(Passage)
--------------------------------------------------

Question

The value of $\sum\limits_{n = 1}^{10} {\left( {\sin \dfrac{{2n\pi }}{{11}} - i\cos \dfrac{{2n\pi }}{{11}}} \right)} $ is
A. $ - 1$
B. $0$
C. $ - i$
D. $i$

Answer 1

Hint: First multiply and divide the expression by $ - i$ to remove the imaginary part from the cosine part. After that use the formula $\cos \dfrac{{2n\pi }}{k} + i\sin \dfrac{{2n\pi }}{k} = {e^{i\dfrac{{2n\pi }}{k}}}$. Now expand the summation, it will form a G.P. After that use the sum of the G.P. formula $S = \dfrac{{a\left( {1 - {r^n}} \right)}}{{\left( {1 - r} \right)}}$ to find the sum of the terms. Then do the simplification to get the desired result.

--------------------------------------------------

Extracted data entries
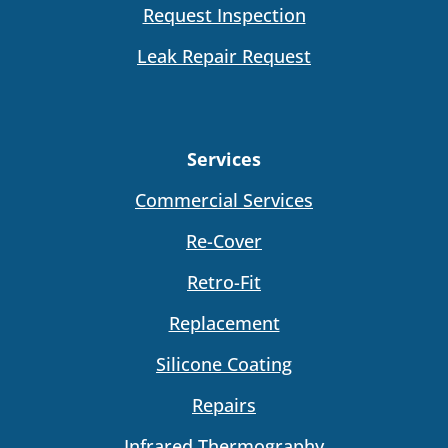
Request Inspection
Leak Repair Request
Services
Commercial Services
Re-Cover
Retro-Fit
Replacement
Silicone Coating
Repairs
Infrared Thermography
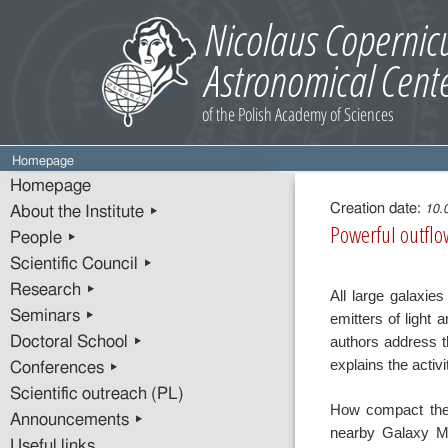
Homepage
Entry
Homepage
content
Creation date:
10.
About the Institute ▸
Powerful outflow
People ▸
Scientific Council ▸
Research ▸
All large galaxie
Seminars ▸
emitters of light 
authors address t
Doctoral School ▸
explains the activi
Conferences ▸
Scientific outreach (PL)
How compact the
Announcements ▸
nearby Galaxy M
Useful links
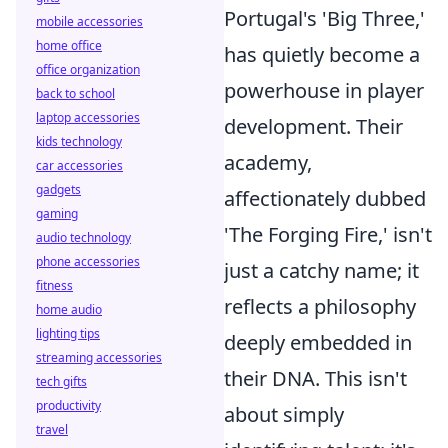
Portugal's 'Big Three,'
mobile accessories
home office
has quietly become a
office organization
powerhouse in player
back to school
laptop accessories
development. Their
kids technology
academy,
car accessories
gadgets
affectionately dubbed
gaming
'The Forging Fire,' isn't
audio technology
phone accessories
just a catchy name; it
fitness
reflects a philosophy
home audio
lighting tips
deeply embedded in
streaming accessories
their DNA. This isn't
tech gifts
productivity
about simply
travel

--------------------------------------------------

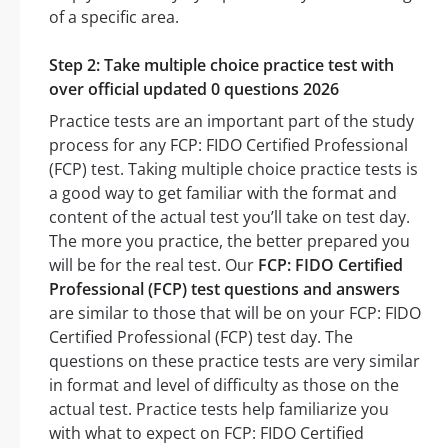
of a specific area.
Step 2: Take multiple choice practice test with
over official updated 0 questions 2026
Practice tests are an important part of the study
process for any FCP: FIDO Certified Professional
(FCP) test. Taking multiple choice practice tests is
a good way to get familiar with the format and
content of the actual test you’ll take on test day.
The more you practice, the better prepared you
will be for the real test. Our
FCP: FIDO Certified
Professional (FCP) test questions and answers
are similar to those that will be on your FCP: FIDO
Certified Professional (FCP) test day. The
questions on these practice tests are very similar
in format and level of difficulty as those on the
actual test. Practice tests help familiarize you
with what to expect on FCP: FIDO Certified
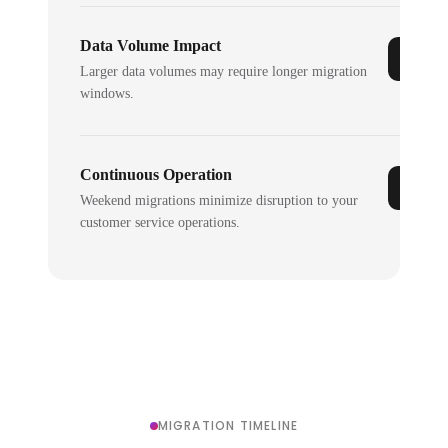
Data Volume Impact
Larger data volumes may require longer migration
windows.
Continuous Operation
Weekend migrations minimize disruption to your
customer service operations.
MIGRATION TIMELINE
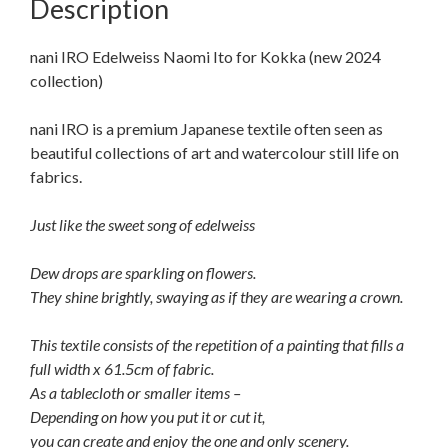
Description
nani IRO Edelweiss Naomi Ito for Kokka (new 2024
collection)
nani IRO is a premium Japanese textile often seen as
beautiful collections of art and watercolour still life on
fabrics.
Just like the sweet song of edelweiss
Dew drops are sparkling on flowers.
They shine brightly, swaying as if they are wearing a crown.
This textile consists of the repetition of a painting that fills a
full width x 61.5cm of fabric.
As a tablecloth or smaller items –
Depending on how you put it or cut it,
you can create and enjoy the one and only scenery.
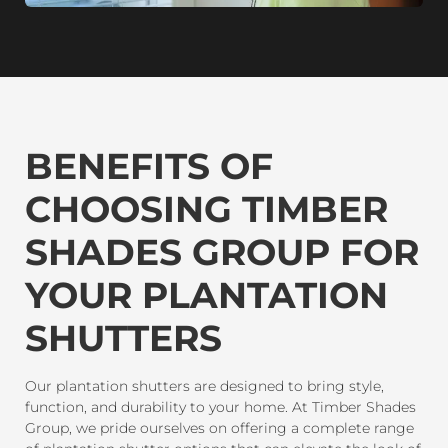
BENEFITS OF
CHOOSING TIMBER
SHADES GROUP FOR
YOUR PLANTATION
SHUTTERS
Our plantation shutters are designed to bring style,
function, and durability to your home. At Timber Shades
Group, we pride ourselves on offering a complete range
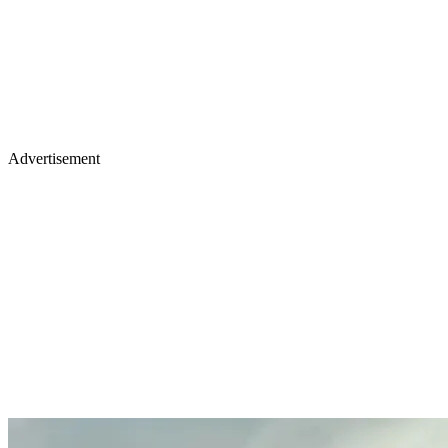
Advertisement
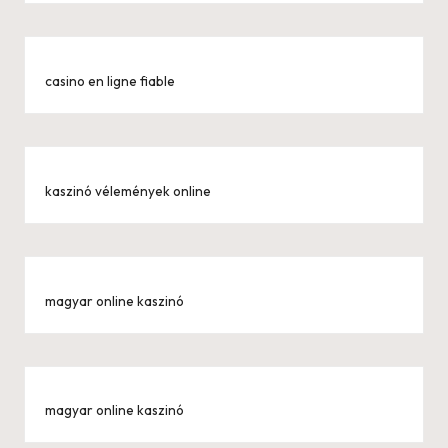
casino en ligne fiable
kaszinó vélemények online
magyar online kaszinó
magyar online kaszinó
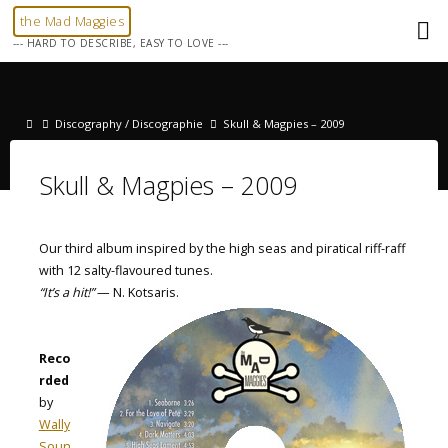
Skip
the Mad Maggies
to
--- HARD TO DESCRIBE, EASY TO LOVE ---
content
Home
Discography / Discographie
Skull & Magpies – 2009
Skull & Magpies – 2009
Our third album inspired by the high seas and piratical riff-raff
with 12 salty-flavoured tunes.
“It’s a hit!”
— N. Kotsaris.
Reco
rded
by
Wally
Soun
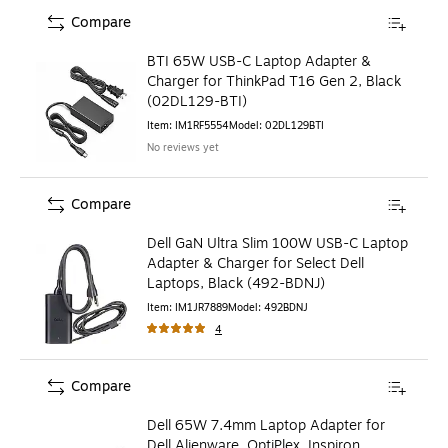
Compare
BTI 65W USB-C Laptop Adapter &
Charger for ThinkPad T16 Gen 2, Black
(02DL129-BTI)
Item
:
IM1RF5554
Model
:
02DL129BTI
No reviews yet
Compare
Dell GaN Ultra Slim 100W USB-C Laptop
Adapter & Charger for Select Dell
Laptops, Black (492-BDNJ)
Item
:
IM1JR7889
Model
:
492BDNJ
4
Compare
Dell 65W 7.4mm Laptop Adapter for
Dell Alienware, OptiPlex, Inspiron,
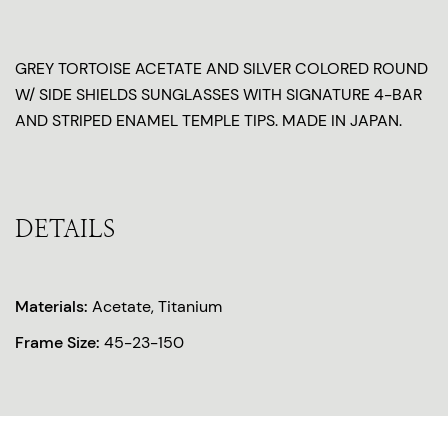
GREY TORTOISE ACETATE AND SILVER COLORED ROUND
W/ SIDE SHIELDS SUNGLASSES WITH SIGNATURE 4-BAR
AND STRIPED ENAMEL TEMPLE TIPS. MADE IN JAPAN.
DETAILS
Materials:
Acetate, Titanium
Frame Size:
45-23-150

--------------------------------------------------

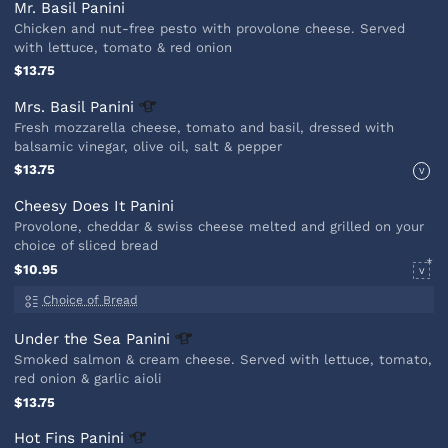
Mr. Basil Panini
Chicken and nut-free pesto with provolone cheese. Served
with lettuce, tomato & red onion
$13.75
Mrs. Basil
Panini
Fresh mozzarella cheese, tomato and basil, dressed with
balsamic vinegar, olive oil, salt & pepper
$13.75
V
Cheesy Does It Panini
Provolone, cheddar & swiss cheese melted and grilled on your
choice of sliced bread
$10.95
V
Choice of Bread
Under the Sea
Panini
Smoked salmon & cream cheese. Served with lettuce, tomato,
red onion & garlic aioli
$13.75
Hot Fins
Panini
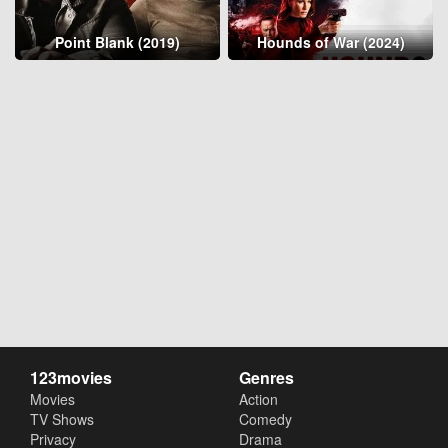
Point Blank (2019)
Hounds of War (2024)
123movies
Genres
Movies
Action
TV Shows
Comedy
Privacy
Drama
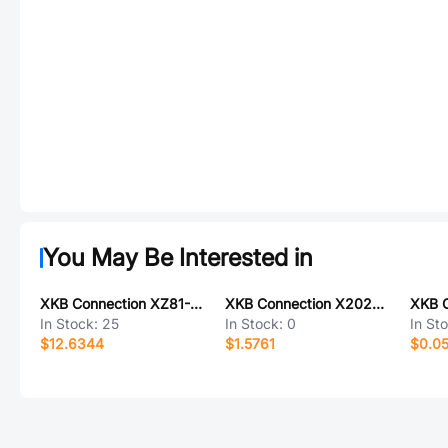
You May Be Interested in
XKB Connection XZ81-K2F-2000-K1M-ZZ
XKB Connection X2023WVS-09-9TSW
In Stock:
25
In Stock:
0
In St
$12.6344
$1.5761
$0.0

--------------------------------------------------

(What you will do)
- 1) Decide whether each statement below agrees with the summation problem. Answer yes or no for each, and quote the words of the problem that settle it.
(a) The hint says to multiply and divide the expression by $-i$.
(b) The hint says that expanding the summation produces an arithmetic progression.
(c) The hint ends by telling the reader to simplify.
- 2) Extract everything in the listing from the line containing "Request Inspection" down to the line containing "Useful links", including both of those lines, and copy each line word for word. Leave the pictures out.

(Answers for the tasks)
- 1)
(a) Yes: "First multiply and divide the expression by $ - i$"
(b) No: "Now expand the summation, it will form a G.P."
(c) Yes: "Then do the simplification to get the desired result."

- 2)
Request Inspection
Leak Repair Request
Services
Commercial Services
Re-Cover
Retro-Fit
Replacement
Silicone Coating
Repairs
Infrared Thermography
Homepage
Entry
Homepage
content
Creation date:
10.
About the Institute ▸
Powerful outflow
People ▸
Scientific Council ▸
Research ▸
All large galaxie
Seminars ▸
emitters of light 
authors address t
Doctoral School ▸
explains the activi
Conferences ▸
Scientific outreach (PL)
How compact the
Announcements ▸
nearby Galaxy M
Useful links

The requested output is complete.